:: EXTRACT TO READ ::
---------------
Singin' in the Rain

Singin' in the Rain ★★★★½

The main difference between seeing this now and seeing it many times as a kid—besides that I was only able to see it on video as a kid, and it sure does look amazing on a big screen—is that when you have more of a sense of how time works, and how things change, a period piece like this feels both more real and more artificial. For a grownup watching this at the time, 1927 was well within living memory; it'd be like a movie today being set in 1997, and portraying how the Internet was starting to change everything, while also making jokes about '90s pop-culture figures and flip-phones. It's simplified enough that a kid now, or a kid back then who had never seen a silent movie, can still get the basic idea and enjoy the dancing and the clown stuff and the comedy about technical problems (even though, just like period pieces now, it's not very accurate to how things really worked)—while tuning out all the stuff they don't understand that doesn't have much to do with the story, that's aimed more at the grownups. In some cases, the movie is weirdly constructed and digressive because of the same kind of Hollywood machinations that it's making fun of, like how they had a collection of specific songs that had to be worked into the story somehow; or, because they can't resist parodying various things the grown-ups might remember; or in some cases both, like the unbelievably long "Beautiful Girl" number starring the most boring guy in the world, which seems like the filmmakers wanted simultaneously to mock hollow commercialism and to do a fabulous Busby Berkeley thing. The even longer and more elaborate and wild-looking fantasy musical sequence at the end is harder to explain—it's a pretty odd choice to put that much time and style into a thing that's so far removed from the story, and then just drop it—but I can't really complain, since it gave us a great steamy Cyd Charisse bit and also probably put a lot of cinematic ideas into Bob Fosse's head.

Also, speaking of Charisse (but really all three of the leads, too), if you see this as a little kid and think of it as a family comedy, then you probably aren't picking up on how very sexy it sometimes is. How the hell the whole country could watch Gene Kelly's lower body in this, and then four years later think Elvis's hips were too hot for TV, I'll never understand. Even if the story revolves around singing and talking, the movie is really about dancing and jumping and clowning around, and about what a thrill it is to find someone you like to do those things with; it's a world where friendship and romance and performance are all kind of the same thing.
---------------
Answer these from the Singin' in the Rain review:
(a) Which year does the review say was well within living memory for a grownup watching the movie at the time?
(b) Whose "great steamy" bit does the review credit to the fantasy musical sequence at the end?
(c) Whose hips does the review say the country thought were too hot for TV four years later?
You won't need the records here.

(Data entries)
---------------
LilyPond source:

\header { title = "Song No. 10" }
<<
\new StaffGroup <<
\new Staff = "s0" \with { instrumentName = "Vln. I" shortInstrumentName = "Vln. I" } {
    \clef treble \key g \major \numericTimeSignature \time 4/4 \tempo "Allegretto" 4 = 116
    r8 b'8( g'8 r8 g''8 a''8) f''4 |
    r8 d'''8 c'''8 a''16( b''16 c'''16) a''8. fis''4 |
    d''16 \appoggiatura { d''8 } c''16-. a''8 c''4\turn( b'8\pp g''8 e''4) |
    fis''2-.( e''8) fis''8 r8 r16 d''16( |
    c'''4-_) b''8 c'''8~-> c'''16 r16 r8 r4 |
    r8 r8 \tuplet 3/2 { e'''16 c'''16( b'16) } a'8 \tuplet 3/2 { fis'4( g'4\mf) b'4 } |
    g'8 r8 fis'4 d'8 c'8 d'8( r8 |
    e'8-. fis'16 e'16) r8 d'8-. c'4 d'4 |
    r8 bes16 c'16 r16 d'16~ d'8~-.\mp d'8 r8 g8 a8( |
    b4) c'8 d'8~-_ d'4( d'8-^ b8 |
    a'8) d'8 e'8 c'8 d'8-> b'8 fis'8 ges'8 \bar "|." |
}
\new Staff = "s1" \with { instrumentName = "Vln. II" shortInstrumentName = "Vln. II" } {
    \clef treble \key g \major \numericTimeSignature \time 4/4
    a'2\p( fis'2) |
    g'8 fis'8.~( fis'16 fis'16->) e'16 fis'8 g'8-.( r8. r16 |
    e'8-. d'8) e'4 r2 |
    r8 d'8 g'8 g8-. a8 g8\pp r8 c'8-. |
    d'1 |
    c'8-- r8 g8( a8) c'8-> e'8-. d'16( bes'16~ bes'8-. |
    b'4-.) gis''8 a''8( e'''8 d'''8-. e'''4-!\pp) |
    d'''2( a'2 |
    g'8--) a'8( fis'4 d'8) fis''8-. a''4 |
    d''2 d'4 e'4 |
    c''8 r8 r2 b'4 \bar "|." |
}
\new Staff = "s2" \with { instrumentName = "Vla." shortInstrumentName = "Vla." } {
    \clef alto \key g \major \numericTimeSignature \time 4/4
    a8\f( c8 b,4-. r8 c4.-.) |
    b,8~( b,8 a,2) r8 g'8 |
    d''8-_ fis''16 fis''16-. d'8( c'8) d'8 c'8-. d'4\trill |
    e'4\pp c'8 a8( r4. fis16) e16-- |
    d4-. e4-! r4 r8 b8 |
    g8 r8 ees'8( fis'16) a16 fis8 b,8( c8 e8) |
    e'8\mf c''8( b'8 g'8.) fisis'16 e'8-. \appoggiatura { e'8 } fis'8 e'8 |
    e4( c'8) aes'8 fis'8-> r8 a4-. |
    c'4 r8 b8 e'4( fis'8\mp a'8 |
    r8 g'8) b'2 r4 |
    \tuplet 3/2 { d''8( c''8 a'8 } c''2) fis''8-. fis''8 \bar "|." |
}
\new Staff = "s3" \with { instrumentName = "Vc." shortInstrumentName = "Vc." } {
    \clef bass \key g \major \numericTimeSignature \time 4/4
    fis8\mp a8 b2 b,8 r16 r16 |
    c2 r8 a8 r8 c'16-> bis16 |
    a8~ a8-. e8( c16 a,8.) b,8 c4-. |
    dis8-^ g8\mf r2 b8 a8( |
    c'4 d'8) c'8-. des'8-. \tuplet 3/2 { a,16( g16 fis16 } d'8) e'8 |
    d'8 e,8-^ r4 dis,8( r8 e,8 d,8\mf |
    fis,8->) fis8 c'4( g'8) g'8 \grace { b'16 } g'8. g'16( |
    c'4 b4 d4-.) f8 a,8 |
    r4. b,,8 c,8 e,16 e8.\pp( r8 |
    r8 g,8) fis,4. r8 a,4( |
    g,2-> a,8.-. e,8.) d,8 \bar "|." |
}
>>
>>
---------------
:: ANSWER TO THIS TASK ::
(a) 1927
(b) Cyd Charisse's
(c) Elvis's